Inexpensive Microsensor Fabrication Process
Because chemical sensors are used in many aspects of space missions, NASA researchers are continually developing ever smaller and more robust sensors that can be manufactured inexpensively and in high quantities; e.g., in batches. Glenn has developed a way to inexpensively fabricate microsensors using a sacrificial template approach. A nanostructure, such as a carbon nanotube, serves as a template, which can then be coated with a high-temperature oxide material. The carbon nanotube can be burned off, or sacrificed, leaving only the metal oxide. The resulting structure provides the unique morphology and properties of the carbon nanotube, which are advantageous for sensing, along with the material durability and high-temperature sensing capabilities of the metal oxide. This technique increases the surface area available for sensing because both the interior and exterior of the resulting microsensor can be used for gas detection, significantly increasing performance.
The fabrication of these microsensors includes three major steps: (1) synthesis of the porous metal or metal oxide nanostructures using a sacrificial template, (2) deposition of the electrodes onto alumina substrates, and (3) alignment of the nanostructures between the electrodes. The invention has been demonstrated for methane detection at room temperature (using tin oxide, with carbon nanotubes as the sacrificial template). The microsensor offers low power consumption (no heating required), compact size, extremely low cost, and simple batch-fabrication.

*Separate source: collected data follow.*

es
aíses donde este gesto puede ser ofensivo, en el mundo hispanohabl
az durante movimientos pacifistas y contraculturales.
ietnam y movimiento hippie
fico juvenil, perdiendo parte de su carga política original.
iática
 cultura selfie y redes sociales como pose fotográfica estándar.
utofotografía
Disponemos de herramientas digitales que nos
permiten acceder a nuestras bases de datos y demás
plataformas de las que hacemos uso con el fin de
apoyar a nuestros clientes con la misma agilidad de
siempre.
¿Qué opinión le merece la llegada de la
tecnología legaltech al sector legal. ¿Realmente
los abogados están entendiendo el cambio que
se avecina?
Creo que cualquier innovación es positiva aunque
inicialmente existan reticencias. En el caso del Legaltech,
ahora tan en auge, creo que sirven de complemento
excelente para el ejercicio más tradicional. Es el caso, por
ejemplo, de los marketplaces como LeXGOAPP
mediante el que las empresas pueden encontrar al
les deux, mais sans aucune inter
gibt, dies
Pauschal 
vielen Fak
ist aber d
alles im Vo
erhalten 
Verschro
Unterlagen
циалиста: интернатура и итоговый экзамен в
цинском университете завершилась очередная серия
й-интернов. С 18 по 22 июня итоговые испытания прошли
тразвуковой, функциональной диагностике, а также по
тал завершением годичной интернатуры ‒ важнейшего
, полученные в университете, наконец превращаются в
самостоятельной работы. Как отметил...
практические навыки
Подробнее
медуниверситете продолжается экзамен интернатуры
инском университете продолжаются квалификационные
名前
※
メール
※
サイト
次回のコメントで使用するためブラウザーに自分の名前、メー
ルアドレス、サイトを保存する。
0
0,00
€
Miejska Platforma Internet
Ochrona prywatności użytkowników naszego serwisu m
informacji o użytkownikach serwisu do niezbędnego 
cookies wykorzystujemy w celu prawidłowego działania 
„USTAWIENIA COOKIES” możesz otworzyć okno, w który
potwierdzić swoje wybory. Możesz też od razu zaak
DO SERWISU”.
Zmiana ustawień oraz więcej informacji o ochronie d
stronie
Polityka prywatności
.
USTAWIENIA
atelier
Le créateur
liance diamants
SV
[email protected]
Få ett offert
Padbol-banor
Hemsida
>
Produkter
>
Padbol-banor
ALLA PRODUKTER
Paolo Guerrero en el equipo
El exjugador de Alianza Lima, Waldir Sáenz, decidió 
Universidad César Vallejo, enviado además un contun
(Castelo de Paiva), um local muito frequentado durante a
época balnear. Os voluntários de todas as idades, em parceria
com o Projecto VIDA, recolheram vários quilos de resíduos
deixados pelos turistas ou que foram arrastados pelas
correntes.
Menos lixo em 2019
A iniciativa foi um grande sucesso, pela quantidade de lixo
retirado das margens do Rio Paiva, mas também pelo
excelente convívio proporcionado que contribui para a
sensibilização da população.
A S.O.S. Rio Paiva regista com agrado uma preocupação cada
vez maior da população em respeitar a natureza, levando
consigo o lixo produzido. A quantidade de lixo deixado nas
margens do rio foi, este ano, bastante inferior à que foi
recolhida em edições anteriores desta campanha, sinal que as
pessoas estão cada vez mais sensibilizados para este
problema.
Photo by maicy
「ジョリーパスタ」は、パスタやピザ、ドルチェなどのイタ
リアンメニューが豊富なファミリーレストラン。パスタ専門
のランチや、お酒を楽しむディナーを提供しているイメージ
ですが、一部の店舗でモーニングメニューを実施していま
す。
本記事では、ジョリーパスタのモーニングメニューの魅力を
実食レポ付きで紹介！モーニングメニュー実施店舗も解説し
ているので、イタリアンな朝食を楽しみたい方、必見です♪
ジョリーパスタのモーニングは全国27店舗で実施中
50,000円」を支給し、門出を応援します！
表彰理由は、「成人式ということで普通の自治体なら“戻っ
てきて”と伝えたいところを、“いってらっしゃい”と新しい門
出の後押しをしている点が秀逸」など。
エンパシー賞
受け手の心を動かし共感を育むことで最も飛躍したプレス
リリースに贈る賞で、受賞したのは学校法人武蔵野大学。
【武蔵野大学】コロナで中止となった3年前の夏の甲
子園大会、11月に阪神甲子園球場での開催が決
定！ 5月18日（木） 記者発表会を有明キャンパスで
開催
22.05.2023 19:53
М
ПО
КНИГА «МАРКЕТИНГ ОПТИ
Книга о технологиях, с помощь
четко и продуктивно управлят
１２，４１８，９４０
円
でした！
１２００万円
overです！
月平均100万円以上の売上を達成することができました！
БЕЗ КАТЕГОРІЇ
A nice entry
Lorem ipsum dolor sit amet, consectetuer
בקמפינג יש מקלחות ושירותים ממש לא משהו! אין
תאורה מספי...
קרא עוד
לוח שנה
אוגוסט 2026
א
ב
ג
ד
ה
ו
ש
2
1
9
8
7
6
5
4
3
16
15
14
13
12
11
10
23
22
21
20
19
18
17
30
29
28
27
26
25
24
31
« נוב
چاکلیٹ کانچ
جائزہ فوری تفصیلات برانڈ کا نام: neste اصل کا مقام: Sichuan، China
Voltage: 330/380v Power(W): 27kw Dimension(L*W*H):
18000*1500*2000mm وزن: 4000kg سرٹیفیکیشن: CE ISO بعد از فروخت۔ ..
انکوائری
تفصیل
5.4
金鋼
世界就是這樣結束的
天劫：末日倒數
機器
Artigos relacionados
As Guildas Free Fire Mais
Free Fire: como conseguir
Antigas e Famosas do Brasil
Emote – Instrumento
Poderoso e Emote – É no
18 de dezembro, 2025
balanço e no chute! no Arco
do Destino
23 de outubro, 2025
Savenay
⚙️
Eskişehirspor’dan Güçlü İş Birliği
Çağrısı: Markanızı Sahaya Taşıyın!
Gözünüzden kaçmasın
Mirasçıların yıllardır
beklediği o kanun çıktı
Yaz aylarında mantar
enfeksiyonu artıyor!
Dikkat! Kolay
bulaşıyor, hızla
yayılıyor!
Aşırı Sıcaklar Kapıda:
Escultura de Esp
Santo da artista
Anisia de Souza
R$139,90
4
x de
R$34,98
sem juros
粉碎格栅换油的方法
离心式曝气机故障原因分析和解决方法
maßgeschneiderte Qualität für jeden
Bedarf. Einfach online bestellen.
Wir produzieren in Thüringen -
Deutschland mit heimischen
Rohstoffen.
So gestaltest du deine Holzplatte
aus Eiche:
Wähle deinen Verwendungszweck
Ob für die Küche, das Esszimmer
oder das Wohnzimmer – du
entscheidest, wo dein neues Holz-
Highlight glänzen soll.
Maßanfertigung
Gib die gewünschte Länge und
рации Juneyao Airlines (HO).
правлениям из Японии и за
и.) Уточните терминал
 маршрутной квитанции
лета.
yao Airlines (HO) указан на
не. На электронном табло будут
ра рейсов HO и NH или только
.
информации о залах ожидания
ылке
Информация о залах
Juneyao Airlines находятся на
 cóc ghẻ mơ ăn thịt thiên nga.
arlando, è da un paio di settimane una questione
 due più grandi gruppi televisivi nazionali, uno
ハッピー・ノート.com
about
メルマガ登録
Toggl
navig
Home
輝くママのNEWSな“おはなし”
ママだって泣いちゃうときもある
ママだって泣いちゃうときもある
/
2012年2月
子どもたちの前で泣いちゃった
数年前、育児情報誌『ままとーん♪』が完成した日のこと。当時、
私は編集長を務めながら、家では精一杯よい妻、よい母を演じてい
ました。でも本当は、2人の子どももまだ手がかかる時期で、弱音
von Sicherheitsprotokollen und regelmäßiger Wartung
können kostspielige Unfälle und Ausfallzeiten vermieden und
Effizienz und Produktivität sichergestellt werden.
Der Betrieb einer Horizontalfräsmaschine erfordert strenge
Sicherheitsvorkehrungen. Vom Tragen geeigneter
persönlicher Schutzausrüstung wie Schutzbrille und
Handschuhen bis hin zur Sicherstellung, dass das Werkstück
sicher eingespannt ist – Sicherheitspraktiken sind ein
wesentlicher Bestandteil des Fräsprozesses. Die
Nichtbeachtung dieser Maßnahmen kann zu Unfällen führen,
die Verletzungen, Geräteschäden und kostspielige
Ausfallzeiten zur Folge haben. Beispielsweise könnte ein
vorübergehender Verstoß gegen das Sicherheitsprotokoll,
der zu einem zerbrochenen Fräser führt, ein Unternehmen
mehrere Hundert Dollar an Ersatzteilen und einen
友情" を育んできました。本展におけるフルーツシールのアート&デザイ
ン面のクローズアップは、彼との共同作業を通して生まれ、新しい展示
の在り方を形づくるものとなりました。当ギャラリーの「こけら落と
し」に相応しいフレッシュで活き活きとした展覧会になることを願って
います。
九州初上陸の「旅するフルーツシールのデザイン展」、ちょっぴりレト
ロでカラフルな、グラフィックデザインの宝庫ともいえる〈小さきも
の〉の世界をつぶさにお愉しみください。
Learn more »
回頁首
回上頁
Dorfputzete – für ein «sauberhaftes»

Room temperature oxygen sensors
NASA Ames has developed very small-sized oxygen sensors made of a graphene and titanium dioxide (TiO2) hybrid material. With ultraviolet (UV) illumination, these sensors are capable of detecting oxygen (O2) gas at room temperature and at ambient pressure. The sensors are able to detect oxygen at concentrations ranging from about 0.2% to about 10% by volume under 365nm UV light, and at concentrations ranging from 0.4% to 20% by volume under short wave 254nm UV light. These sensors have fast response and recovery times and can also be used to detect ozone.
This unique room temperature O2 sensor provides significant advantages in O2 sensing applications, especially those applications where high operating temperature requirements cannot be met, or would result in inefficient manufacturing processes. Since graphene is not intrinsically responsive to O2, and TiO2 is not responsive to oxygen at room temperature, the materials are first synthesized as a hybrid material. The synthesized graphene- TiO2 hybrid material is then ultrasonicated and then drop-casted onto a series of Interdigitated Electrodes (IDE) to form the sensors.
Ultrasonication ensures effective charge transfer at the graphene- TiO2 interphase. The graphene and the titanium dioxide may be present in the composite material in different ratios to ensure optimal oxygen detection. It is the combination of graphene with TiO2 that yields a semiconducting material capable of O2 sensing at room-temperature operation.